§ Activity
The reply must return each line of the data exactly.

○ ○ ○ ○

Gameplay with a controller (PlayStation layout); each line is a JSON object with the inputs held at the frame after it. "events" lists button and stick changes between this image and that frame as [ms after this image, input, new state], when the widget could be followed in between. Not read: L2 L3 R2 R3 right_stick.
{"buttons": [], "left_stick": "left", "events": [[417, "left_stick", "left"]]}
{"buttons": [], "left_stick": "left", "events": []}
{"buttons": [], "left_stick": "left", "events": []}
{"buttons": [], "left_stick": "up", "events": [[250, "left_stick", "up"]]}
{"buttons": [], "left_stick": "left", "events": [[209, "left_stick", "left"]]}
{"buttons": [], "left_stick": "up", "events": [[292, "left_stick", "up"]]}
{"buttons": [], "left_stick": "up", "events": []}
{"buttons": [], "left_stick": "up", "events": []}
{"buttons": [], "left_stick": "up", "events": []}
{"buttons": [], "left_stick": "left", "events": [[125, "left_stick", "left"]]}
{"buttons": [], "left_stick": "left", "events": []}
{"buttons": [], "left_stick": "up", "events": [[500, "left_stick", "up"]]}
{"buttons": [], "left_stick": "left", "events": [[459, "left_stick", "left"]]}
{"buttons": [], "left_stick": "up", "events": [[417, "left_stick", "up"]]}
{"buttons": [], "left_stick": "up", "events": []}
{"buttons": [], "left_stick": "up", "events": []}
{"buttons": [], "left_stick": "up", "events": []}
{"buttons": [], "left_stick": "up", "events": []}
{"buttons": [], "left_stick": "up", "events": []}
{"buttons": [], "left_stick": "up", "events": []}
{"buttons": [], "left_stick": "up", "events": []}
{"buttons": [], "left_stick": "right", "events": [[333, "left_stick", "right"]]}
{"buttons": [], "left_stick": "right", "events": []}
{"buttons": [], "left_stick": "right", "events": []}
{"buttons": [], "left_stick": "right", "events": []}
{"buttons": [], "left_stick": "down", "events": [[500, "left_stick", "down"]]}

○ ○ ○ ○

§ Output for this exercise
Gameplay with a controller (PlayStation layout); each line is a JSON object with the inputs held at the frame after it. "events" lists button and stick changes between this image and that frame as [ms after this image, input, new state], when the widget could be followed in between. Not read: L2 L3 R2 R3 right_stick.
{"buttons": [], "left_stick": "left", "events": [[417, "left_stick", "left"]]}
{"buttons": [], "left_stick": "left", "events": []}
{"buttons": [], "left_stick": "left", "events": []}
{"buttons": [], "left_stick": "up", "events": [[250, "left_stick", "up"]]}
{"buttons": [], "left_stick": "left", "events": [[209, "left_stick", "left"]]}
{"buttons": [], "left_stick": "up", "events": [[292, "left_stick", "up"]]}
{"buttons": [], "left_stick": "up", "events": []}
{"buttons": [], "left_stick": "up", "events": []}
{"buttons": [], "left_stick": "up", "events": []}
{"buttons": [], "left_stick": "left", "events": [[125, "left_stick", "left"]]}
{"buttons": [], "left_stick": "left", "events": []}
{"buttons": [], "left_stick": "up", "events": [[500, "left_stick", "up"]]}
{"buttons": [], "left_stick": "left", "events": [[459, "left_stick", "left"]]}
{"buttons": [], "left_stick": "up", "events": [[417, "left_stick", "up"]]}
{"buttons": [], "left_stick": "up", "events": []}
{"buttons": [], "left_stick": "up", "events": []}
{"buttons": [], "left_stick": "up", "events": []}
{"buttons": [], "left_stick": "up", "events": []}
{"buttons": [], "left_stick": "up", "events": []}
{"buttons": [], "left_stick": "up", "events": []}
{"buttons": [], "left_stick": "up", "events": []}
{"buttons": [], "left_stick": "right", "events": [[333, "left_stick", "right"]]}
{"buttons": [], "left_stick": "right", "events": []}
{"buttons": [], "left_stick": "right", "events": []}
{"buttons": [], "left_stick": "right", "events": []}
{"buttons": [], "left_stick": "down", "events": [[500, "left_stick", "down"]]}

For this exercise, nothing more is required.